Health Policy

June 28, 2022

Insurance claims for gender-affirming therapies have increased, but filling prescriptions without insurance may be more affordable, new study finds

Vanderbilt researchers found that both gender dysphoria diagnoses and use of gender therapies have increased substantially between 2013 and 2019.


by Jake Lowary

A new study led by researchers in the Department of Health Policy at Vanderbilt University Medical Center and students in the Vanderbilt University School of Medicine finds that both gender dysphoria diagnoses and use of gender therapies have increased substantially between 2013 and 2019.

The study was published recently in the Journal of General Internal Medicine and analyzed commercial insurance claims data and found that medical diagnoses for gender dysphoria have increased from 8.1 to 64.4 per 100,000 enrollees, or about 700%. Similarly, use of gender-affirming hormone therapy increased nearly 800% in the same period.

But while there has been significant increase in diagnoses and use of hormone therapy, the proportion of individuals with insurance claims for hormone therapy prescriptions has remained stable. The data suggest that patients are purchasing medications without insurance, unable to afford out-of-pocket costs or not interested in hormone therapy. To investigate this further, the authors dug deeper into what patients are really paying for these therapies.

Rishub Das

The average retail price of prescription hormone therapies has a wide range, from $13 to $181 per fill for feminizing therapies and $30 to $464 per fill for masculinizing therapies, which “suggests there are vastly different prices for the same outcomes,” said Rishub Das, a second-year medical student at VUSM.

“For individuals who have their hormone therapy medications covered by insurance, it still may be advantageous to price shop and purchase medications using pharmacy benefit manager-backed programs, such as GoodRx,” said Das. “Transgender and gender-diverse patients may be on these medications chronically, and cost-conscious prescribing can make a huge difference in a patient’s quality of life and financial security.”

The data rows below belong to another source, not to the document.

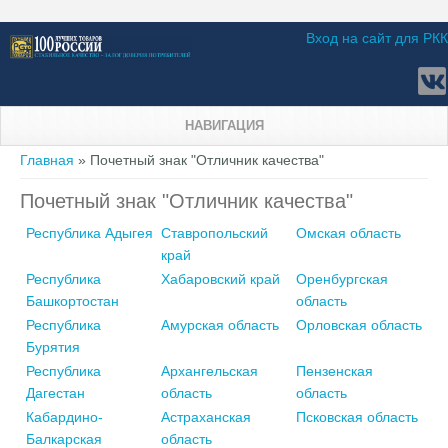
Вход на сайт для РКК
НАВИГАЦИЯ
Вы здесь
Главная
» Почетный знак "Отличник качества"
Почетный знак "Отличник качества"
Республика Адыгея
Ставропольский
Омская область
край
Республика
Хабаровский край
Оренбургская
Башкортостан
область
Республика
Амурская область
Орловская область
Бурятия
Республика
Архангельская
Пензенская
Дагестан
область
область
Кабардино-
Астраханская
Псковская область
Балкарская
область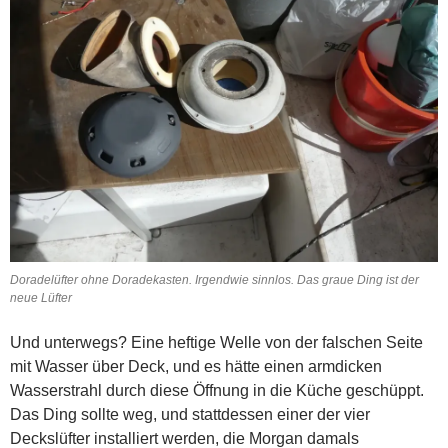
Doradelüfter ohne Doradekasten. Irgendwie sinnlos. Das graue Ding ist der
neue Lüfter
Und unterwegs? Eine heftige Welle von der falschen Seite
mit Wasser über Deck, und es hätte einen armdicken
Wasserstrahl durch diese Öffnung in die Küche geschüppt.
Das Ding sollte weg, und stattdessen einer der vier
Deckslüfter installiert werden, die Morgan damals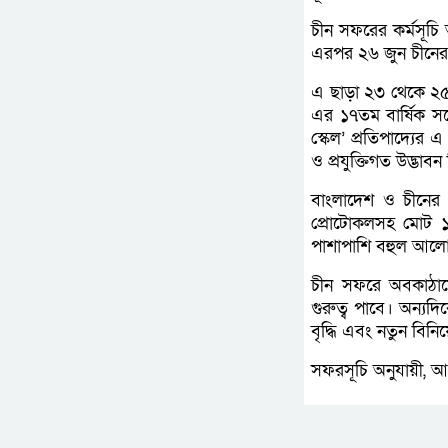
চীন সফরের কর্মসূচি অ
এরপর ২৬ জুন চীনের প
এ ছাড়া ২৩ থেকে ২৫ জু
এর ১৭তম বার্ষিক স
স্কেল’ প্রতিপাদ্যের
ও প্রযুক্তিগত উদ্ভা
বাংলাদেশ ও চীনের ম
প্রোটোকলসহ মোট ১৫
পাশাপাশি বহুল আলোচ
চীন সফরে অবকাঠামো
গুরুত্ব পাবে। অন্য
বৃদ্ধি এবং নতুন বিনি
সফরসূচি অনুযায়ী, আগ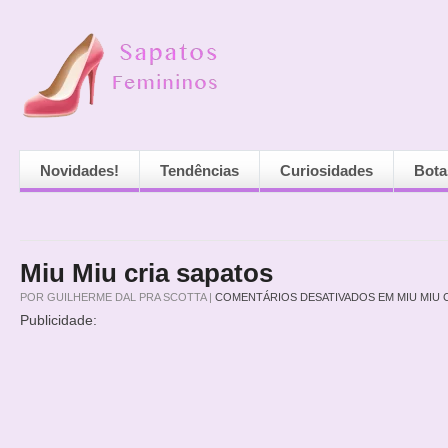
Novidades!
Tendências
Curiosidades
Bota
Miu Miu cria sapatos
POR
GUILHERME DAL PRA SCOTTA
|
COMENTÁRIOS DESATIVADOS
EM MIU MIU 
Publicidade: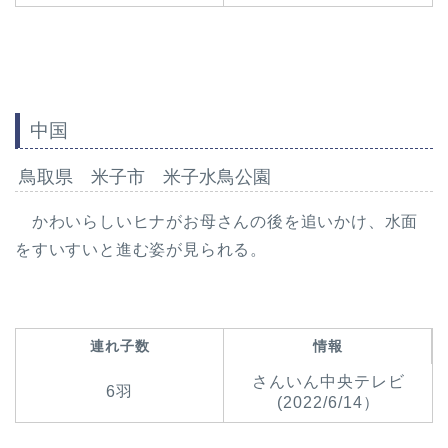
中国
鳥取県 米子市 米子水鳥公園
かわいらしいヒナがお母さんの後を追いかけ、水面
をすいすいと進む姿が見られる。
連れ子数
情報
さんいん中央テレビ
6羽
(2022/6/14）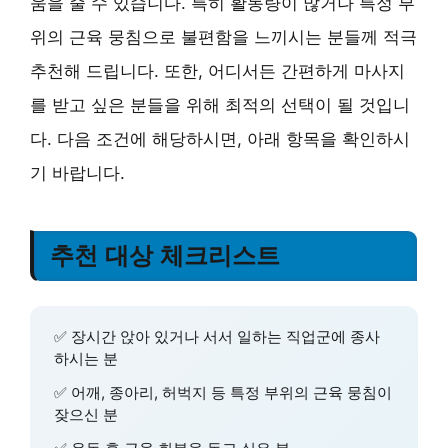
움을 줄 수 있습니다. 특히 활동량이 많거나 특정 부
위의 근육 뭉침으로 불편함을 느끼시는 분들께 적극
추천해 드립니다. 또한, 어디서든 간편하게 마사지
를 받고 싶은 분들을 위해 최적의 선택이 될 것입니
다. 다음 조건에 해당하시면, 아래 항목을 확인하시
기 바랍니다.
추천 대상 체크리스트
✅ 장시간 앉아 있거나 서서 일하는 직업군에 종사
하시는 분
✅ 어깨, 종아리, 허벅지 등 특정 부위의 근육 뭉침이
잦으신 분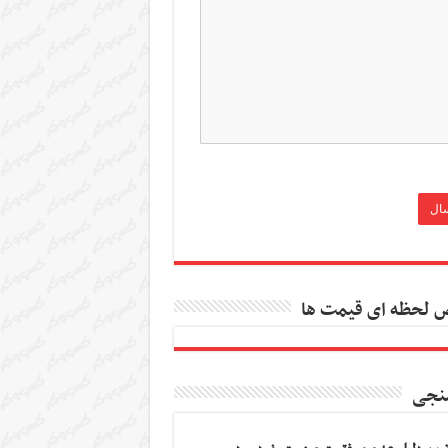
 لحظه ای قیمت ها
نجی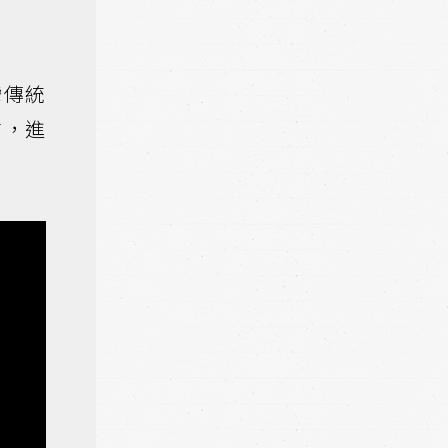
灣傳統
前，進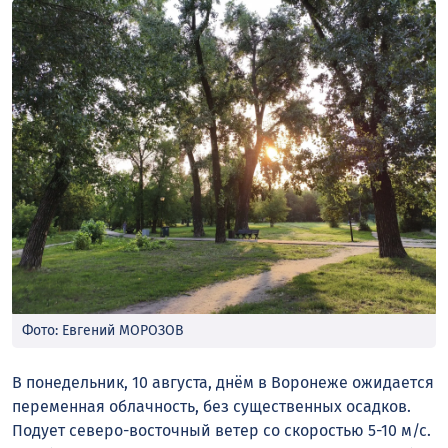
Фото: Евгений МОРОЗОВ
В понедельник, 10 августа, днём в Воронеже ожидается
переменная облачность, без существенных осадков.
Подует северо-восточный ветер со скоростью 5-10 м/с.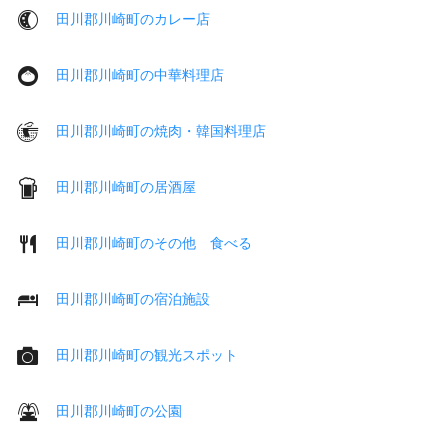
田川郡川崎町のカレー店
田川郡川崎町の中華料理店
田川郡川崎町の焼肉・韓国料理店
田川郡川崎町の居酒屋
田川郡川崎町のその他 食べる
田川郡川崎町の宿泊施設
田川郡川崎町の観光スポット
田川郡川崎町の公園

Das said the patterns demonstrate that only a portion of insured individuals seek or fill their prescriptions for gender-affirming therapy under their insurance plan. He recommended clinicians speak to their patients about what their medications are costing them, which can be educational and improve outcomes. Even for patients without health insurance, hormone therapy may still be an option using coupons from GoodRx.

As insurance coverage for such therapy broadens, more patients are presenting to their primary care providers seeking gender-affirming hormone therapy, which our study demonstrates,” Das said. “The scientific literature shows that transgender and gender-diverse patients experiencing gender dysphoria can benefit from gender-affirming care, including hormone therapy.”